Entre os que saúdam tais mudanças está Stanislas Hannoun, diretor da campanha por justiça fiscal e contra a desigualdade da confederação de organizações de caridade Oxfam France.

O grupo estudou os manifestos de ambos os candidatos à busca de conteúdo referente a justiça social, ecológica e de gênero, e "Macron teve mau desempenho, embora Le Pen esteja pior ainda": "O presidente diz que é progressista. Ele devia transformar as palavras em ação, por exemplo isentando de impostos as pensões alimentícias", sugere Hannoun.
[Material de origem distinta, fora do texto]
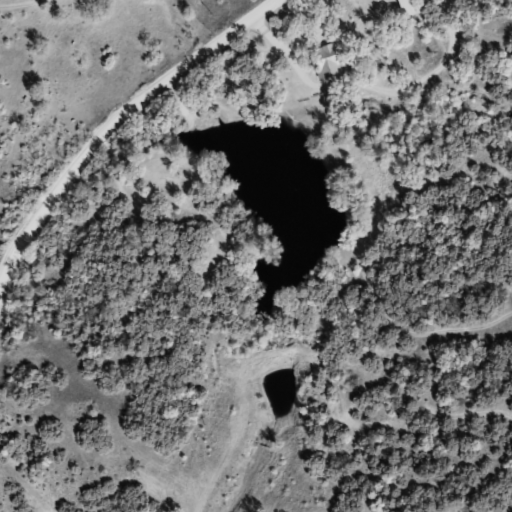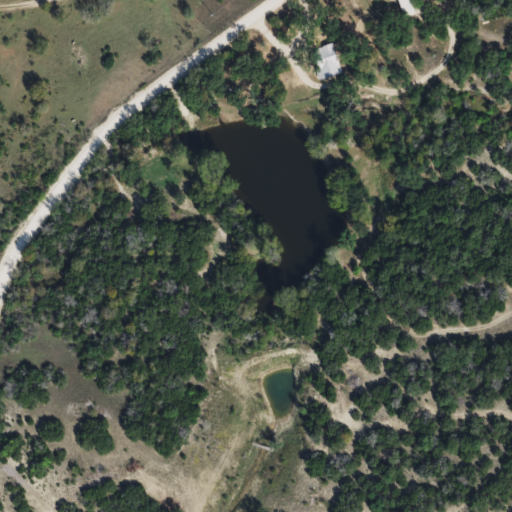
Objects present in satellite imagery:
building: (331, 61)
road: (132, 138)
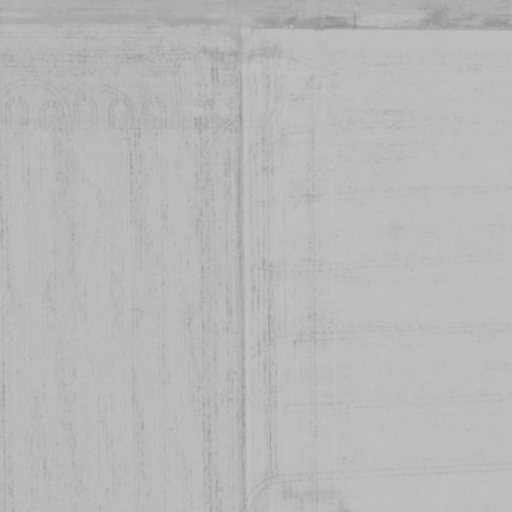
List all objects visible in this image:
power tower: (318, 22)
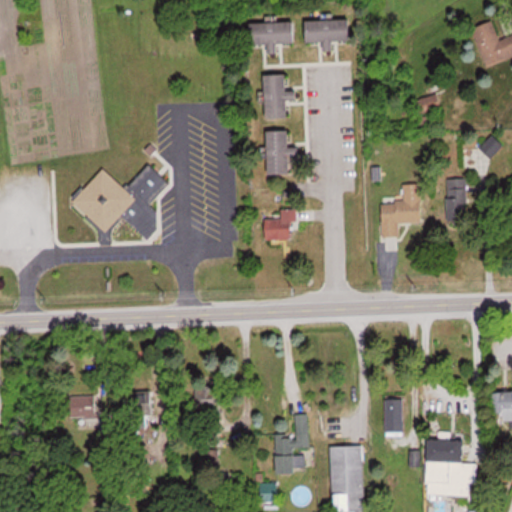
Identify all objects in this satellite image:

"Frexit" à vista com Le Pen?

Por sua vez, o Institut Montaigne, um think tank parisiense ligado à classe patronal, também examinou os programas dos candidatos presidenciais, mas do ponto de vista da sustentabilidade fiscal.

"Ambos aumentariam a carga sobre o orçamento público, mas os planos de Le Pen resultariam, no fim das contas, num gasto extra de aproximadamente 101 bilhões de euros, contra os 44 bilhões de custo total do programa de Macron", explicou à DW a funcionária do instituto Lisa Thomas-Darbois.

"Mais ainda: muitas das propostas de Le Pen infringem a lei francesa e os compromissos internacionais do país, o que minaria a confiança dos investidores." Le Pen promete criar um novo fundo para nacionalizar setores estratégicos como as autoestradas; nas concorrências públicas, as empresas nacionais teriam prioridade; e produtos franceses se beneficiariam de um princípio de "preferência nacional".

"Todas essas medidas protecionistas infringiriam a legislação da União Europeia. A 'preferência nacional', por exemplo, implicaria o governo impor taxas de importação", explica Philippe Crevel, acrescentando que tais planos redundariam na saída da França da comunidade europeia: o "Frexit".

"Le Pen parece estar contando que a UE acabará chutando a França para fora, uma vez que o país estaria violando demasiadas normas europeias e criando instabilidade demais", opina o macroeconomista.

E um "Frexit" teria repercussões internacionais: "Diversos bancos da França são sistêmicos à zona do Euro, e sua saída do sistema do Euro causaria ondas de repercussão em âmbito mundial, desencadeando uma crise financeira internacional."